After watching Heart & Sold, I noted how different most high profile developers
in Portland are. Even the mayor's office here wouldn't dare the kind of brush
off response we see from Seattle. Here it would surely cost them the election.
A dozen or so developers in Portland want to keep the arts in gentrifying communities
and create affordable livework space and many have taken extraordinary steps
to follow through like the Desoto,
Mile
Post 5, Falcon Arts Community and the corner of 9th and NW Flanders. It
isn't all talk here.
The problem is they do what they can without many incentives like
Vancouver BC's Amenity Bonus Program, which I mentioned here last week.
It is notoriously difficult for non-Portland developers to do projects here
and I think its time to incentivise a culturally progressive kind of civic development
instead of a purely prophylactic approach. Why not use the relentless force
of real-estate development to build culture into the fabric into neighborhoods
that are supposedly going upscale? It isnt that htough a sell, a culturally
active neighborhood with toney shopping has more cache than one that merely
has high-end shops, it just takes a nudge to make it more common.
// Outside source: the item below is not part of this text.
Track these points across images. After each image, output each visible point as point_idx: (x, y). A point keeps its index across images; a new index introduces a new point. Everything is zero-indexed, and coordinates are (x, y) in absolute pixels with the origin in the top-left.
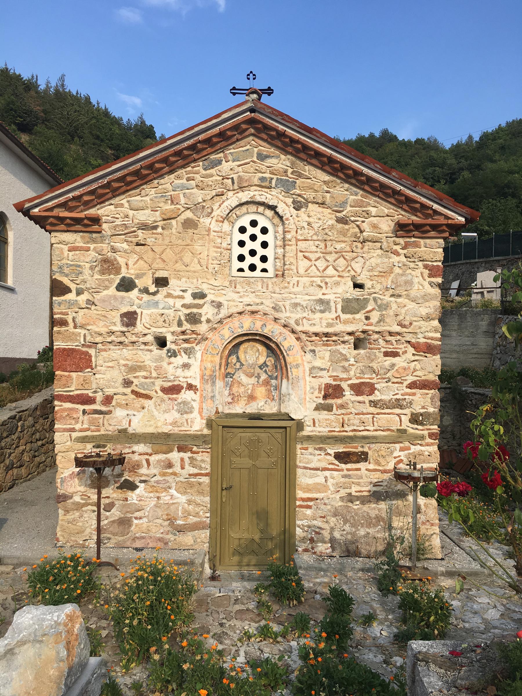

Instead of
Starucks as a retail anchor, an arts group could be a cultural anchor.
Having lived there from 78 thru 95 I saw quite an explosion of Condos/Upscaleness/gentrification, whateveryouwanttocallit happening, even then.
Belltown, Eastlake, Chinatown, Fremont, Capitol Hill, etc, etc. Haven't been back much in years but no doubt most have gone the Soho route to some extent.
I say don't wax poetic about this or that area. If somethings too spendy or soulless, time to find something new.
Let the developers/investors/empty-nesters have it. It served it's purpose, so it's time to move on.
Thanks for the video, and the opportunity to comment.
Posted by: Sean Casey at August 15, 2007 02:10 PM
Doing something like the Vancouver Amenity program in Portland is a great idea, but the danger is in how it is implemented. The challenge is that whoever is the decision maker for the funding can becomes in some ways an arbiter of art/culture. Thus, as long as the people that are chosen to make the decisions truly represent the public interest, then it would help keep art in the community.
Considering how interwoven real estate developers are within the cultural scene here already... Id say having some cultural tenants beats having no cultural tenants. Fact is I rarely see cultural amenities in new condo developments in Portland these days. Cafe's are good but it would be nice if there was something cultural every 10 or 15 blocks. Here's a slogan: greater occupancy density requires greater density of cultural amenities.
And thanks for revisiting this... I'll make certain to add it to the questions for the mayoral candidates.